All of the data, from the first line to the last, should be reproduced without alteration.

Collected data:
* * *

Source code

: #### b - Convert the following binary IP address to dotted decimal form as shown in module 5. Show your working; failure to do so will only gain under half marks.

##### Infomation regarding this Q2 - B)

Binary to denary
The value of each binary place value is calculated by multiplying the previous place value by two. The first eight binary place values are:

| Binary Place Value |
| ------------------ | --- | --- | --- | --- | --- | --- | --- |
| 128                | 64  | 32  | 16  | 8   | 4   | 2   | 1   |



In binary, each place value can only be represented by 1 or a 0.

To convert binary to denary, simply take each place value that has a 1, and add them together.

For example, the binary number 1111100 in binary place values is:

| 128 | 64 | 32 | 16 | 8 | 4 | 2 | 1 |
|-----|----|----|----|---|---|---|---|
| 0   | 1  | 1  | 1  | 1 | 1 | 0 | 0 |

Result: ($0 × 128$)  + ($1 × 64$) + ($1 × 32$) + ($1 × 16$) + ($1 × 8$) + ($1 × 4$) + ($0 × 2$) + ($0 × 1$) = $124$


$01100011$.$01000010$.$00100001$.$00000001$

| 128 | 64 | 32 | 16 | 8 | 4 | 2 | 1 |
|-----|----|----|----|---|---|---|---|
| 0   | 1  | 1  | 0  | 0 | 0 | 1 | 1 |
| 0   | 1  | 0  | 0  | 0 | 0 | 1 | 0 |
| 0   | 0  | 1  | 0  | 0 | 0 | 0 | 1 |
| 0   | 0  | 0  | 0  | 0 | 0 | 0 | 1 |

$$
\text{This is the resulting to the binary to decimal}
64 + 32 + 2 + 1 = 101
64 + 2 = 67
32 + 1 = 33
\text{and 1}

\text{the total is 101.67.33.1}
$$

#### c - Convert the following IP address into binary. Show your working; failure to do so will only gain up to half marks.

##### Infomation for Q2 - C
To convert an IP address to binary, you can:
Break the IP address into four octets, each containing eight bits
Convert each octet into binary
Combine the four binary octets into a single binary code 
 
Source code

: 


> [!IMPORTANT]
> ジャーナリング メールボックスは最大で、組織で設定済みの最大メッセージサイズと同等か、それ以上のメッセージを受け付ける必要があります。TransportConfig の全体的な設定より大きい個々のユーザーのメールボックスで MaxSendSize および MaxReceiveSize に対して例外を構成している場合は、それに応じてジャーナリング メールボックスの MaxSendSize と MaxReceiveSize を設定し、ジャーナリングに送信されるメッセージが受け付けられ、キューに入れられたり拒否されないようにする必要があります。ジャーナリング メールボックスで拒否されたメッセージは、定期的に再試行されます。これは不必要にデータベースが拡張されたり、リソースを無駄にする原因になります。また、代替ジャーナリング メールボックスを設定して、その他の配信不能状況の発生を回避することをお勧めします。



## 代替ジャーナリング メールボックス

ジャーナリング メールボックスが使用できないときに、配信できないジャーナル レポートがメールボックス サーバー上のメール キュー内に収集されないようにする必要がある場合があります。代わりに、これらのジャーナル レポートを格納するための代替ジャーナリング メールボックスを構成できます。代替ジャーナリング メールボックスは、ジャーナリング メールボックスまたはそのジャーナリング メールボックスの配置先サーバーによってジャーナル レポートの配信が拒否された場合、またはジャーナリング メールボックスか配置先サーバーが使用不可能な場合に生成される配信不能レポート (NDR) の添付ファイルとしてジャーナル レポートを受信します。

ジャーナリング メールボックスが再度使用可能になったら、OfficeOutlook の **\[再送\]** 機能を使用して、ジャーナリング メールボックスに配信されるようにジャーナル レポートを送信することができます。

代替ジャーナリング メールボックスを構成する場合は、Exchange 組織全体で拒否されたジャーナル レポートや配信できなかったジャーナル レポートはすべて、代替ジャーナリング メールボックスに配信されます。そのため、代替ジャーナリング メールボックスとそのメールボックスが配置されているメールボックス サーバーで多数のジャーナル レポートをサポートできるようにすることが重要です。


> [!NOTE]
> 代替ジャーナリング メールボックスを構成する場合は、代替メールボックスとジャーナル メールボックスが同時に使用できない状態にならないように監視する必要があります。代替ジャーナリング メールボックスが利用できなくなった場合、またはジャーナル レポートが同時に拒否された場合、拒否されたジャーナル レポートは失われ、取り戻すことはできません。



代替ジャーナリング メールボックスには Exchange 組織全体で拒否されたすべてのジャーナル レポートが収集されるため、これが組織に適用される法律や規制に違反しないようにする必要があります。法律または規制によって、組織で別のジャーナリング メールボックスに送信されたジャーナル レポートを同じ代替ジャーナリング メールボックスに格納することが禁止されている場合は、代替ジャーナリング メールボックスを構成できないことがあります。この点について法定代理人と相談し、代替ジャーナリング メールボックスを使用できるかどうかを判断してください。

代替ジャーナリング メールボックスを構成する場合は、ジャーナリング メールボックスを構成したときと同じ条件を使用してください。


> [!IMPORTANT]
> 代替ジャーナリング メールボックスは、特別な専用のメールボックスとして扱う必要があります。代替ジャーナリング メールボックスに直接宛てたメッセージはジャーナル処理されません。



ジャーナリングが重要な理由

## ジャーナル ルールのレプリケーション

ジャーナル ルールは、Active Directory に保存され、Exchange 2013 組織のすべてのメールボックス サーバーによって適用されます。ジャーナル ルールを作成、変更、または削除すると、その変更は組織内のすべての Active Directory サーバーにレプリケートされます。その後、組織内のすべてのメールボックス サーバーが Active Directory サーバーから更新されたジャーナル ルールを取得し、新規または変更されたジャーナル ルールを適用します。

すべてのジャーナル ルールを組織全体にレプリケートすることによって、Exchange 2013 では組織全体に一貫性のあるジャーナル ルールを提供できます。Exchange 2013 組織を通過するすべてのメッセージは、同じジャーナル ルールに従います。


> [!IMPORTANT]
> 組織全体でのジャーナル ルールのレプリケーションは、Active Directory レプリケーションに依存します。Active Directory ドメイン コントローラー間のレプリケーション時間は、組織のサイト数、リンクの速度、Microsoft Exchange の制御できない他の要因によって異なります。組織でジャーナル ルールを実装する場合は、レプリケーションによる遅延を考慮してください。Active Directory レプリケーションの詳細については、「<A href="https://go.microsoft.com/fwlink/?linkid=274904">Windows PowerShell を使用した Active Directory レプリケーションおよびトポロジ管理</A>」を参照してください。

* * *

Reply:
Source code

: #### b - Convert the following binary IP address to dotted decimal form as shown in module 5. Show your working; failure to do so will only gain under half marks.

##### Infomation regarding this Q2 - B)

Binary to denary
The value of each binary place value is calculated by multiplying the previous place value by two. The first eight binary place values are:

| Binary Place Value |
| ------------------ | --- | --- | --- | --- | --- | --- | --- |
| 128                | 64  | 32  | 16  | 8   | 4   | 2   | 1   |



In binary, each place value can only be represented by 1 or a 0.

To convert binary to denary, simply take each place value that has a 1, and add them together.

For example, the binary number 1111100 in binary place values is:

| 128 | 64 | 32 | 16 | 8 | 4 | 2 | 1 |
|-----|----|----|----|---|---|---|---|
| 0   | 1  | 1  | 1  | 1 | 1 | 0 | 0 |

Result: ($0 × 128$)  + ($1 × 64$) + ($1 × 32$) + ($1 × 16$) + ($1 × 8$) + ($1 × 4$) + ($0 × 2$) + ($0 × 1$) = $124$


$01100011$.$01000010$.$00100001$.$00000001$

| 128 | 64 | 32 | 16 | 8 | 4 | 2 | 1 |
|-----|----|----|----|---|---|---|---|
| 0   | 1  | 1  | 0  | 0 | 0 | 1 | 1 |
| 0   | 1  | 0  | 0  | 0 | 0 | 1 | 0 |
| 0   | 0  | 1  | 0  | 0 | 0 | 0 | 1 |
| 0   | 0  | 0  | 0  | 0 | 0 | 0 | 1 |

$$
\text{This is the resulting to the binary to decimal}
64 + 32 + 2 + 1 = 101
64 + 2 = 67
32 + 1 = 33
\text{and 1}

\text{the total is 101.67.33.1}
$$

#### c - Convert the following IP address into binary. Show your working; failure to do so will only gain up to half marks.

##### Infomation for Q2 - C
To convert an IP address to binary, you can:
Break the IP address into four octets, each containing eight bits
Convert each octet into binary
Combine the four binary octets into a single binary code 
 
Source code

: 


> [!IMPORTANT]
> ジャーナリング メールボックスは最大で、組織で設定済みの最大メッセージサイズと同等か、それ以上のメッセージを受け付ける必要があります。TransportConfig の全体的な設定より大きい個々のユーザーのメールボックスで MaxSendSize および MaxReceiveSize に対して例外を構成している場合は、それに応じてジャーナリング メールボックスの MaxSendSize と MaxReceiveSize を設定し、ジャーナリングに送信されるメッセージが受け付けられ、キューに入れられたり拒否されないようにする必要があります。ジャーナリング メールボックスで拒否されたメッセージは、定期的に再試行されます。これは不必要にデータベースが拡張されたり、リソースを無駄にする原因になります。また、代替ジャーナリング メールボックスを設定して、その他の配信不能状況の発生を回避することをお勧めします。



## 代替ジャーナリング メールボックス

ジャーナリング メールボックスが使用できないときに、配信できないジャーナル レポートがメールボックス サーバー上のメール キュー内に収集されないようにする必要がある場合があります。代わりに、これらのジャーナル レポートを格納するための代替ジャーナリング メールボックスを構成できます。代替ジャーナリング メールボックスは、ジャーナリング メールボックスまたはそのジャーナリング メールボックスの配置先サーバーによってジャーナル レポートの配信が拒否された場合、またはジャーナリング メールボックスか配置先サーバーが使用不可能な場合に生成される配信不能レポート (NDR) の添付ファイルとしてジャーナル レポートを受信します。

ジャーナリング メールボックスが再度使用可能になったら、OfficeOutlook の **\[再送\]** 機能を使用して、ジャーナリング メールボックスに配信されるようにジャーナル レポートを送信することができます。

代替ジャーナリング メールボックスを構成する場合は、Exchange 組織全体で拒否されたジャーナル レポートや配信できなかったジャーナル レポートはすべて、代替ジャーナリング メールボックスに配信されます。そのため、代替ジャーナリング メールボックスとそのメールボックスが配置されているメールボックス サーバーで多数のジャーナル レポートをサポートできるようにすることが重要です。


> [!NOTE]
> 代替ジャーナリング メールボックスを構成する場合は、代替メールボックスとジャーナル メールボックスが同時に使用できない状態にならないように監視する必要があります。代替ジャーナリング メールボックスが利用できなくなった場合、またはジャーナル レポートが同時に拒否された場合、拒否されたジャーナル レポートは失われ、取り戻すことはできません。



代替ジャーナリング メールボックスには Exchange 組織全体で拒否されたすべてのジャーナル レポートが収集されるため、これが組織に適用される法律や規制に違反しないようにする必要があります。法律または規制によって、組織で別のジャーナリング メールボックスに送信されたジャーナル レポートを同じ代替ジャーナリング メールボックスに格納することが禁止されている場合は、代替ジャーナリング メールボックスを構成できないことがあります。この点について法定代理人と相談し、代替ジャーナリング メールボックスを使用できるかどうかを判断してください。

代替ジャーナリング メールボックスを構成する場合は、ジャーナリング メールボックスを構成したときと同じ条件を使用してください。


> [!IMPORTANT]
> 代替ジャーナリング メールボックスは、特別な専用のメールボックスとして扱う必要があります。代替ジャーナリング メールボックスに直接宛てたメッセージはジャーナル処理されません。



ジャーナリングが重要な理由

## ジャーナル ルールのレプリケーション

ジャーナル ルールは、Active Directory に保存され、Exchange 2013 組織のすべてのメールボックス サーバーによって適用されます。ジャーナル ルールを作成、変更、または削除すると、その変更は組織内のすべての Active Directory サーバーにレプリケートされます。その後、組織内のすべてのメールボックス サーバーが Active Directory サーバーから更新されたジャーナル ルールを取得し、新規または変更されたジャーナル ルールを適用します。

すべてのジャーナル ルールを組織全体にレプリケートすることによって、Exchange 2013 では組織全体に一貫性のあるジャーナル ルールを提供できます。Exchange 2013 組織を通過するすべてのメッセージは、同じジャーナル ルールに従います。


> [!IMPORTANT]
> 組織全体でのジャーナル ルールのレプリケーションは、Active Directory レプリケーションに依存します。Active Directory ドメイン コントローラー間のレプリケーション時間は、組織のサイト数、リンクの速度、Microsoft Exchange の制御できない他の要因によって異なります。組織でジャーナル ルールを実装する場合は、レプリケーションによる遅延を考慮してください。Active Directory レプリケーションの詳細については、「<A href="https://go.microsoft.com/fwlink/?linkid=274904">Windows PowerShell を使用した Active Directory レプリケーションおよびトポロジ管理</A>」を参照してください。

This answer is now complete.